Он посмотрел на них и сказал: «Знаете, дай вам сейчас царя — вы ведь его через неделю снова расстреляете». Так что монархия — это, с моей точки зрения, я опять готов получить порцию камней, — это абсолютно естественное для России состояние, но чтобы войти в это естественное состояние, надо очень много переменить в нашем духовном состоянии, это дар Божий.
И могут быть искаженные монархии, вот сталинская монархия… Русский народ, разрушив свое государство в 1917 году, с невиданным энтузиазмом стал строить то единственное, что он может строить в государственном строительстве, — снова монархию, но эта монархия была уже коммунистическая. Единовластие, оно естественно для нашей страны, но оно должно быть правильным и естественным. Я знаю, что очень многие люди, в том числе и в руководстве нашей страны, довольно иронично относятся к этому моему мнению, но это их личное дело.

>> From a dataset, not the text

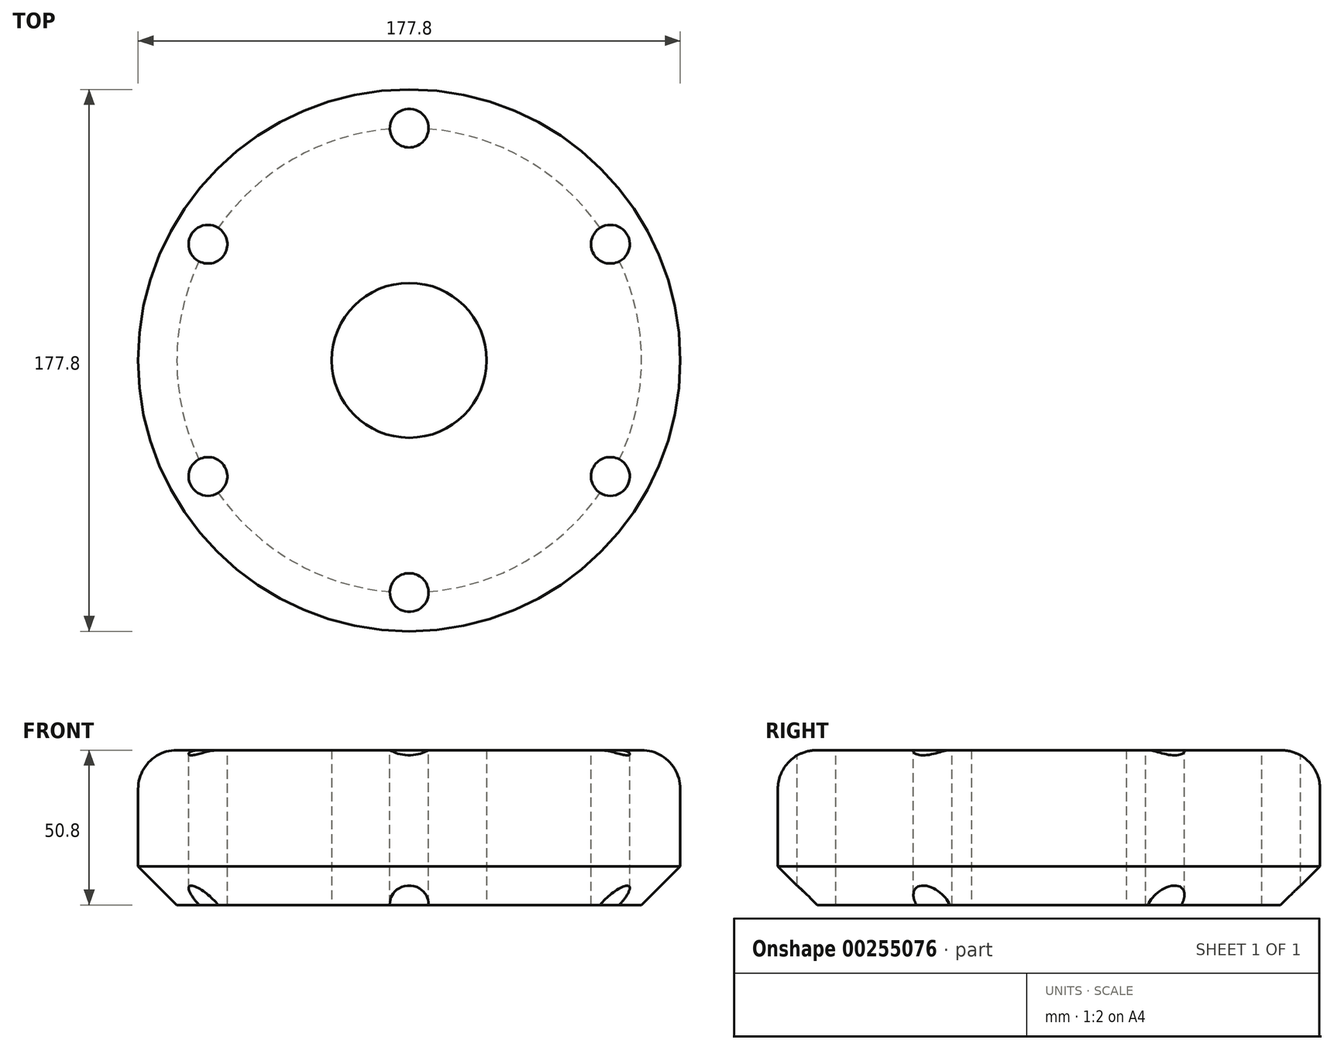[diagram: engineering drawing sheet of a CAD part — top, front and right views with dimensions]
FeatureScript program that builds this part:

— Вот мой бывший начальник говорил: «Есть Путин — есть Россия, нет Путина — нет России». Многие его превозносят, некоторые говорят, что вот, мол, царь едет или еще что-то…
— Ну это шутки. Помните, как Хазанов пытался надеть на голову Путина корону, и что сделал Путин? Он взял корону и надел на него. И Хазанов совершенно серьезно это делал, а Путин со смехом нахлобучил на него корону — и все. Владимир Владимирович, насколько я знаю, иронично относится ко всем этим делам, он пашет и пашет. Я имею счастье иногда с ним встречаться, но иногда встречи происходят в три часа ночи. Я как член президентского совета по культуре веду восстановление Херсонеса, Владимир Владимирович лично курирует этот вопрос. В 10 часов приезжаешь вечера и понимаешь, что ждать придется долго, и встречи происходят там в три часа ночи ! И уже жалко его, он весь… ну что такое человек в три часа ночи… Я ему: «Владимир Владимирович, давайте я сейчас быстро покажусь, у вас же еще посетители». А он: «Нет-нет, рассказывайте, как там у вас все. Только двое (посетителей. — Примеч. Daily Storm), ничего», — а утром встает и опять на работу. Сейчас опять все скажут — на галерах.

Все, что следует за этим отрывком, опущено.